Put every line of the records below into a JSON list of strings, one string per line, with blank lines dropped. Leave out the pictures.

### PROVIDED DATA

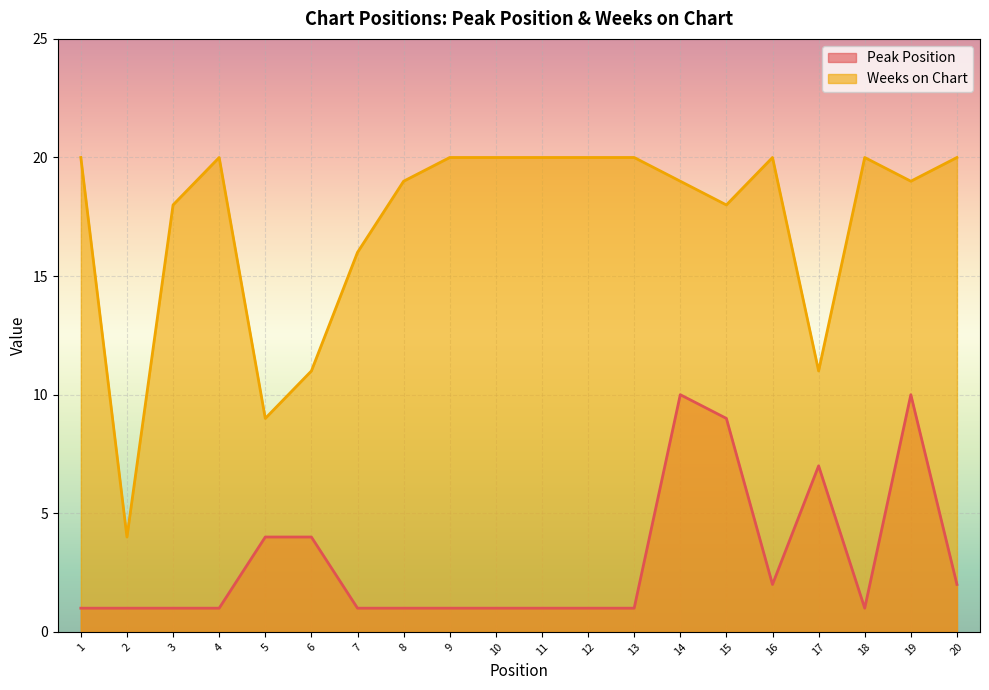

True or false: Peak Position has more than 1 interior local peaks.

True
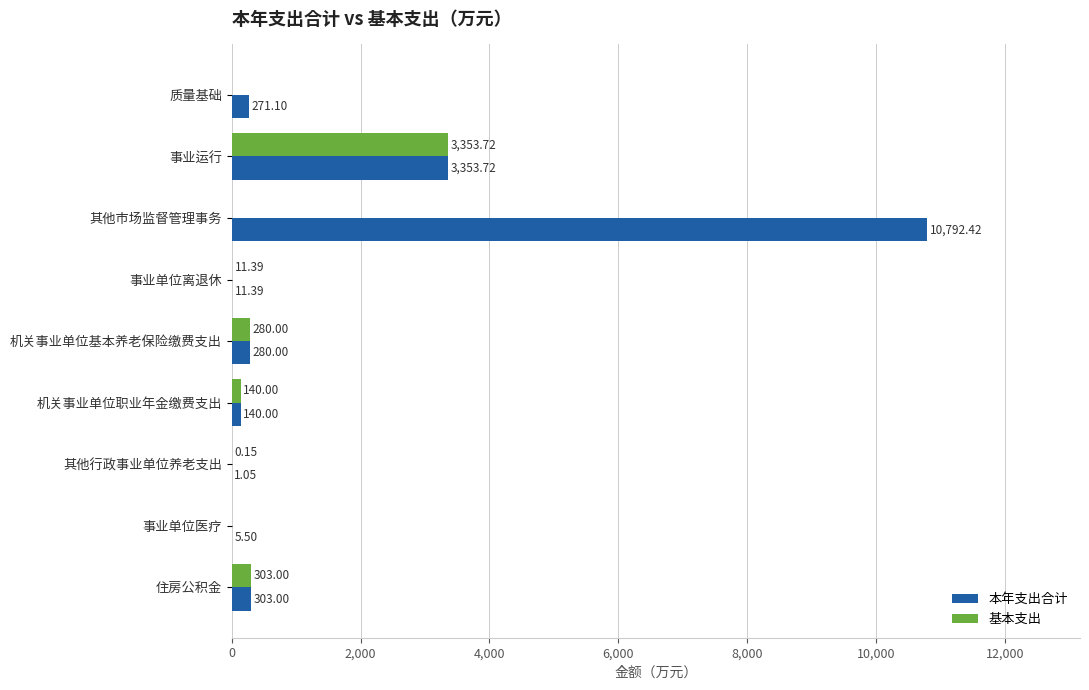

Which series has the largest total across all categories?

本年支出合计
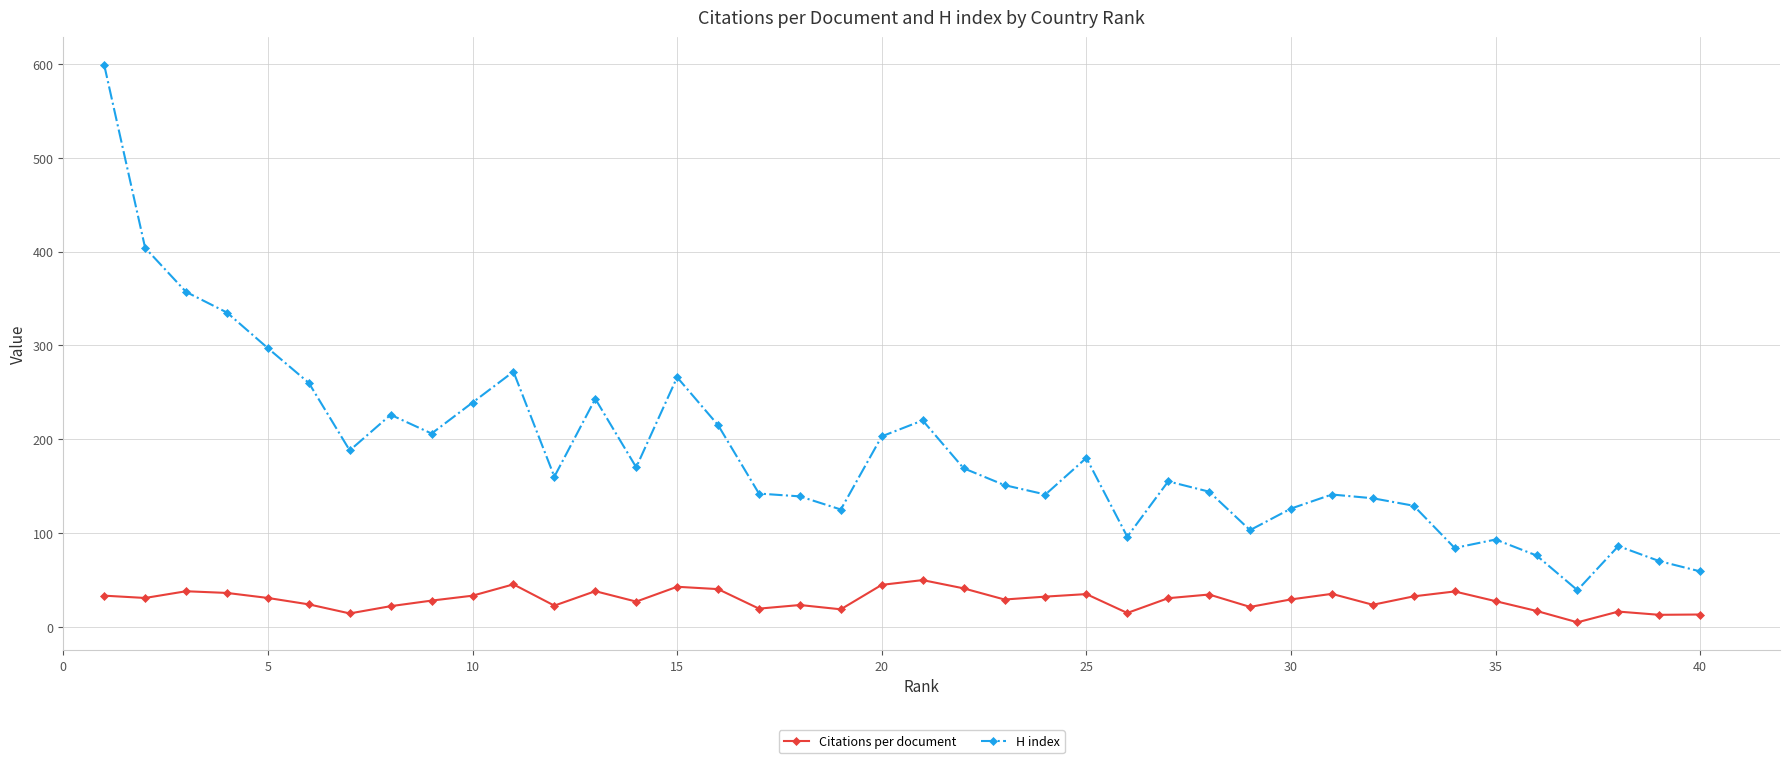

True or false: H index and Citations per document cross at least once.

False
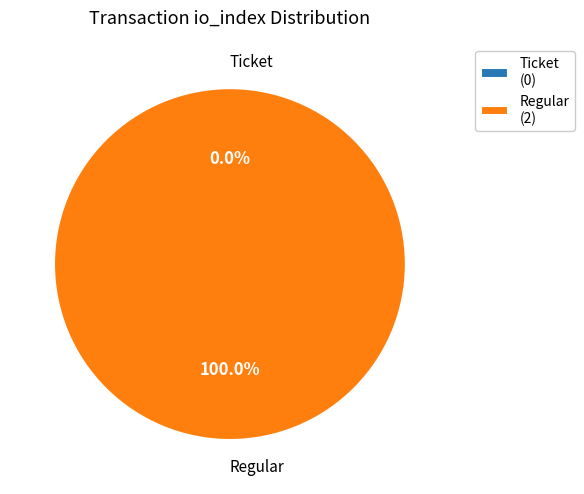

To the nearest percent, what is the average slice percentage?

50%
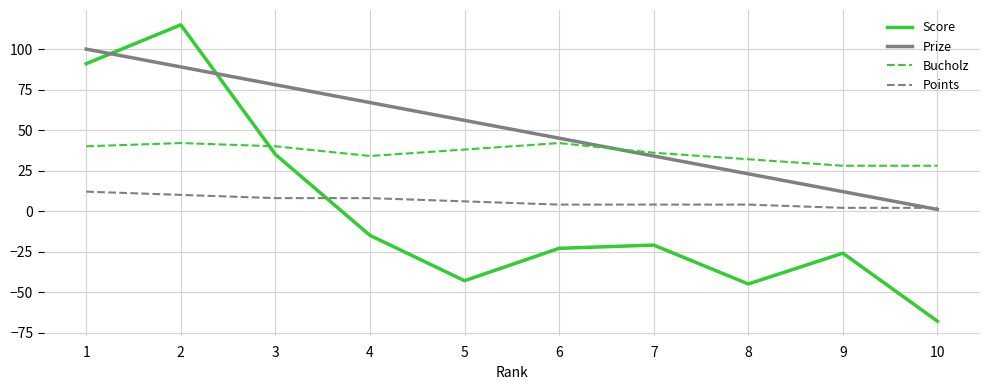

Where do Score and Points first cross each other?

3 and 4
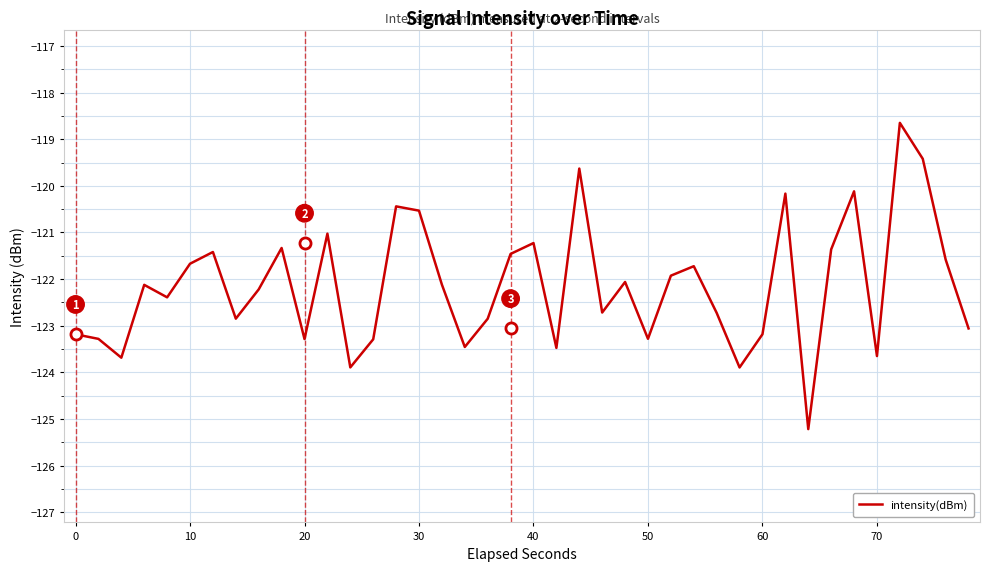

What is the minimum value shown in the chart?

-125.2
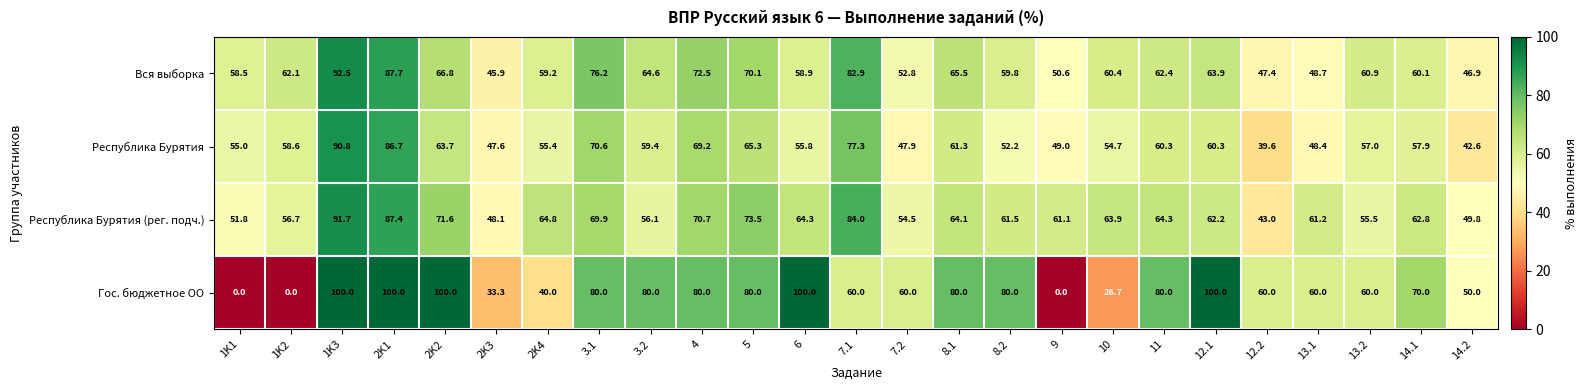

True or false: Республика Бурятия (рег. подч.) has a value of 56.1 at 3.2.

True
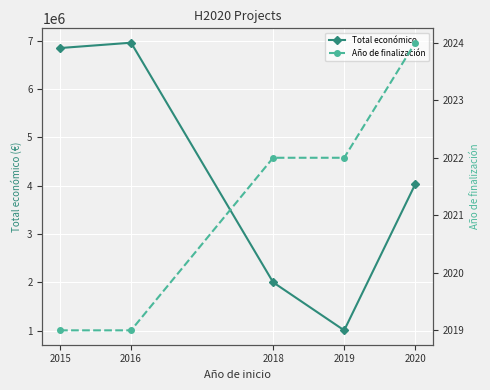

What are all the series names shown in the legend?

Total económico, Año de finalización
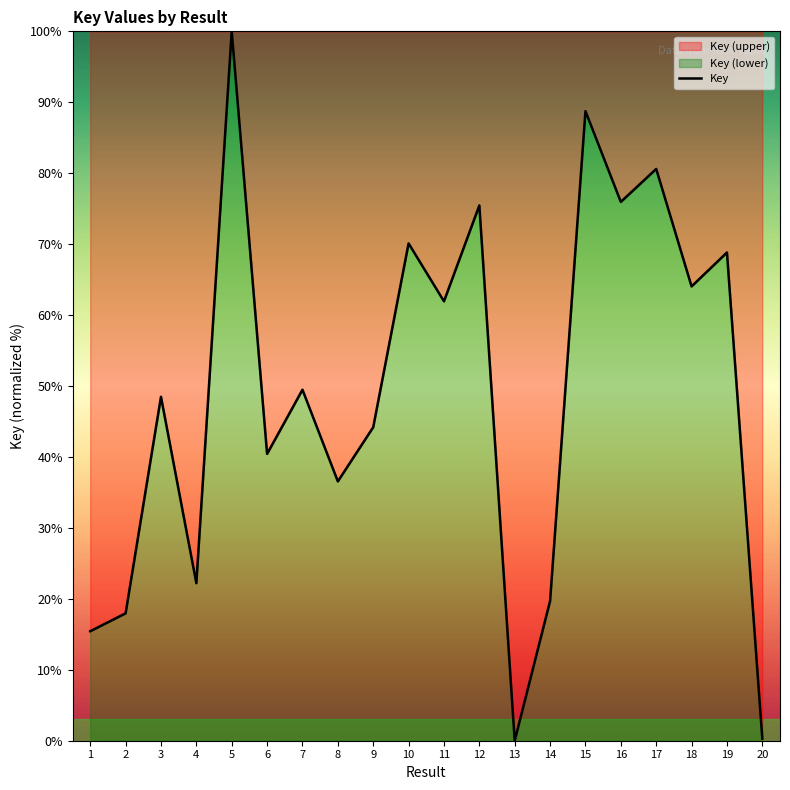

Rank the categories by value from lowest to highest.

13, 20, 1, 2, 14, 4, 8, 6, 9, 3, 7, 11, 18, 19, 10, 12, 16, 17, 15, 5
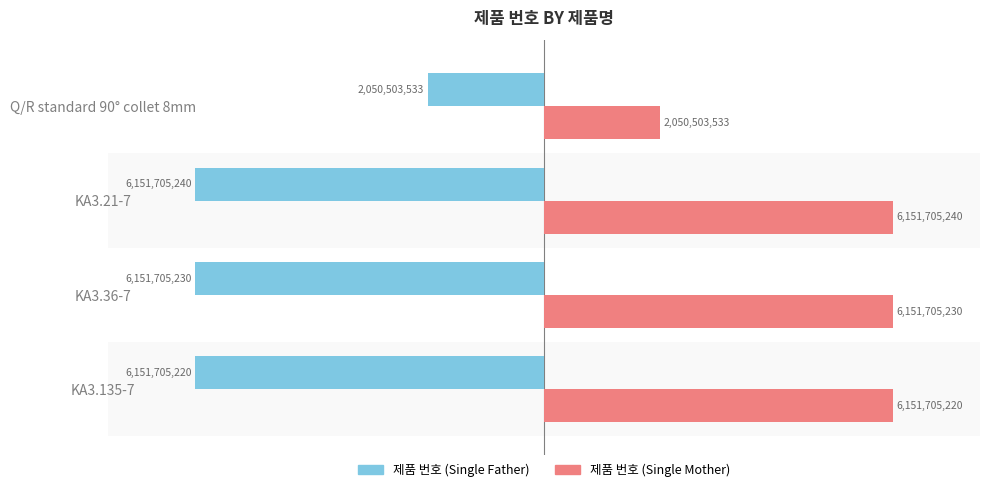

What is the average value of the 제품 번호 (Single Father) series?

-5126404806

######

_TASK RESPONSE_.
[
  "True or false: Peak Position has more than 1 interior local peaks.",
  "True",
  "Which series has the largest total across all categories?",
  "本年支出合计",
  "True or false: H index and Citations per document cross at least once.",
  "False",
  "To the nearest percent, what is the average slice percentage?",
  "50%",
  "Where do Score and Points first cross each other?",
  "3 and 4",
  "What is the minimum value shown in the chart?",
  "-125.2",
  "True or false: Республика Бурятия (рег. подч.) has a value of 56.1 at 3.2.",
  "True",
  "What are all the series names shown in the legend?",
  "Total económico, Año de finalización",
  "Rank the categories by value from lowest to highest.",
  "13, 20, 1, 2, 14, 4, 8, 6, 9, 3, 7, 11, 18, 19, 10, 12, 16, 17, 15, 5",
  "What is the average value of the 제품 번호 (Single Father) series?",
  "-5126404806"
]